Добавить в цитаты Настройки чтения

Страница 40 из 61

— Ой, что это был за праведник, — голосила она.

Как ни велико было несчастье, а люди не могли удержаться от смеха, слыша такие восхваления кривого Меера.

Кривой Меер был не один такой в семье. Сын его сестры, Берл, пошел по стопам дяди. Этот Берл, вместе с которым я учился в хедере, с самого детства был чертенком, вспыльчивым и драчливым, перед ним дрожали все мальчики. В кармане он всегда носил «клопик» — ножик, который он имел обыкновение точить о каждый камень на дороге. Однажды в праздник он, выполняя заповедь «чти отца своего», вынул ножик и пырнул им в бесмедреше левита Аврома Кацапа.

Дело было в том, что в нашем местечке все буяны были коэнами. Гершл был коэном, и Мордхе-портной был коэном, и даже кривой Меер тоже был коэном. Народ в бесмедреше всякий раз вздыхал, когда эти коэны снимали сапоги, омывали руки и благословляли общину.

— Эдакие, да благословляют… — говорили люди.

Шутники же после благословения, вместо того чтобы, как полагается, сказать коэну «Шкоэх, коэн»[326], быстро бормотали «Штох, коэн»[327]. Когда коэны это обнаружили, то стали платить им той же монетой и вместо «Борех тигъе»[328] отвечать «А брох дир»[329]…

Больше всех от таких расчудесных коэнов страдали левиты, в основном почтенные, ученые люди, которые должны были омывать коэнам руки. Это претило левитам. Поэтому они с радостью омывали руки моему отцу, который тоже был коэном. Мне всегда было стыдно, когда отец стоял рядом с остальными коэнами, благословляя общину.

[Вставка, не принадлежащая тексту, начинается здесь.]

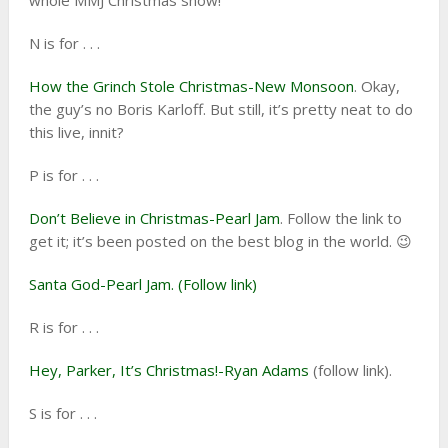
whole MMJ Christmas show!
N is for . . .
How the Grinch Stole Christmas-New Monsoon
. Okay,
the guy’s no Boris Karloff. But still, it’s pretty neat to do
this live, innit?
P is for . . .
Don’t Believe in Christmas-Pearl Jam
. Follow the link to
get it; it’s been posted on the best blog in the world. 😉
Santa God-Pearl Jam. (Follow link)
R is for . . .
Hey, Parker, It’s Christmas!-Ryan Adams
(follow link).
S is for . . .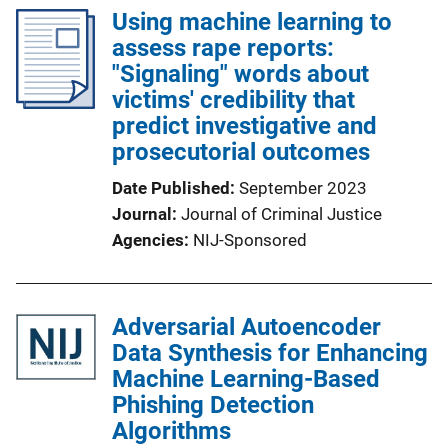
Using machine learning to
assess rape reports:
"Signaling" words about
victims' credibility that
predict investigative and
prosecutorial outcomes
Date Published
September 2023
Journal
Journal of Criminal Justice
Agencies
NIJ-Sponsored
Adversarial Autoencoder
Data Synthesis for Enhancing
Machine Learning-Based
Phishing Detection
Algorithms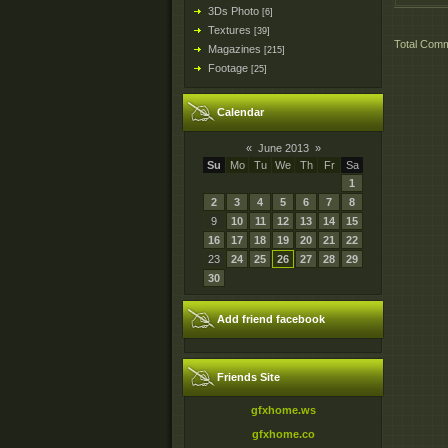
3Ds Photo
[6]
Textures
[39]
Total Com
Magazines
[215]
Footage
[25]
Calendar
«
June 2013
»
Su
Mo
Tu
We
Th
Fr
Sa
1
2
3
4
5
6
7
8
9
10
11
12
13
14
15
16
17
18
19
20
21
22
23
24
25
26
27
28
29
30
Add friend facebook
Friends Site
gfxhome.ws
gfxhome.co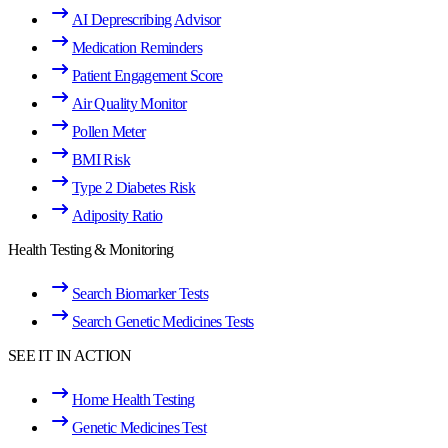
AI Deprescribing Advisor
Medication Reminders
Patient Engagement Score
Air Quality Monitor
Pollen Meter
BMI Risk
Type 2 Diabetes Risk
Adiposity Ratio
Health Testing & Monitoring
Search Biomarker Tests
Search Genetic Medicines Tests
SEE IT IN ACTION
Home Health Testing
Genetic Medicines Test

Однажды в праздник левит Авром, прозванный Кацапом, потому что служил у «фонек», отказался омывать руки коэну Мордхе-портному, шурину кривого Меера, потому что, по словам Аврома, этот Мордхе-портной лжесвидетельствовал против него в суде.

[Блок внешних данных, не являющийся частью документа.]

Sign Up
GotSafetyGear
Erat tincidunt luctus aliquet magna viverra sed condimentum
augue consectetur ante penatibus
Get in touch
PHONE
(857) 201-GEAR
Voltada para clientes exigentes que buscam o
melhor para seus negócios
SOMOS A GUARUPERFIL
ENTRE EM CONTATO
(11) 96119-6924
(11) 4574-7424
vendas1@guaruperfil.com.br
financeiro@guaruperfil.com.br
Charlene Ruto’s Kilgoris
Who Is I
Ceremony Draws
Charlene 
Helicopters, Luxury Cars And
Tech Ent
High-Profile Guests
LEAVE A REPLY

— Нельзя, чтобы лжесвидетель благословлял общину, и я ему руки мыть не стану, — заявил Авром Кацап, человек простой, но порядочный.

Сын Мордхе, Берл, так близко к сердцу принял то, что его отца перед всеми осрамили, что он, как тигр, кинулся на высокого крепкого Аврома Кацапа и всадил ножик ему в шею, исполняя заповедь «чти отца своего»…

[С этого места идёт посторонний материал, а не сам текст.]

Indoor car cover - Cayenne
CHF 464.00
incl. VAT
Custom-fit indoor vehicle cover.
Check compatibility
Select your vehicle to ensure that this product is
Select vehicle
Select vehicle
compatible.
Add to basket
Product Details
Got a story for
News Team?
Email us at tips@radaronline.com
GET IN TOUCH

Но эти несколько семей в нашем местечке были исключением из правила. Прочие евреи, хоть родились и воспитывались в деревнях среди крестьян, большей частью были тихими набожными людьми, из тех, что и мухи не обидят. Они жаждали слов Торы. Некоторые пытались выучить сыновей, другие, не считаясь с расходами, содержали своих ученых зятьев.

Коробейник Лейзер всю неделю мыкался по деревням, но к субботе возвращался домой и целый день учил Тору. Он сам навострился учить «Хок»[330], сборник, состоящий из отрывков Танаха, Мишны и Геморы. И всю субботу он сидел и наверстывал «Хок» за всю неделю, хоть был утомлен и измучен неделей скитаний по деревням с мешком за плечами.

Рябой портной Йойносн так долго крутился возле ученых людей, прислуживая им и прислушиваясь к их разговорам, что постепенно выучил не только Хумеш с Раши, но даже несколько параграфов Мишны. Поскольку у него был хороший голос, он стал молиться за омудом, и молился без ошибок, потому что понимал смысл каждого слова. Со временем он стал надевать по субботам атласную капоту и ездить к хасидскому ребе. Портные смеялись над ним, что вот, дескать, был портной, а стал хасид, но Йойносн не обращал внимания на насмешки. Он и свою дочь, Сореле-швею, выдал за ученого парня и взял зятя на содержание.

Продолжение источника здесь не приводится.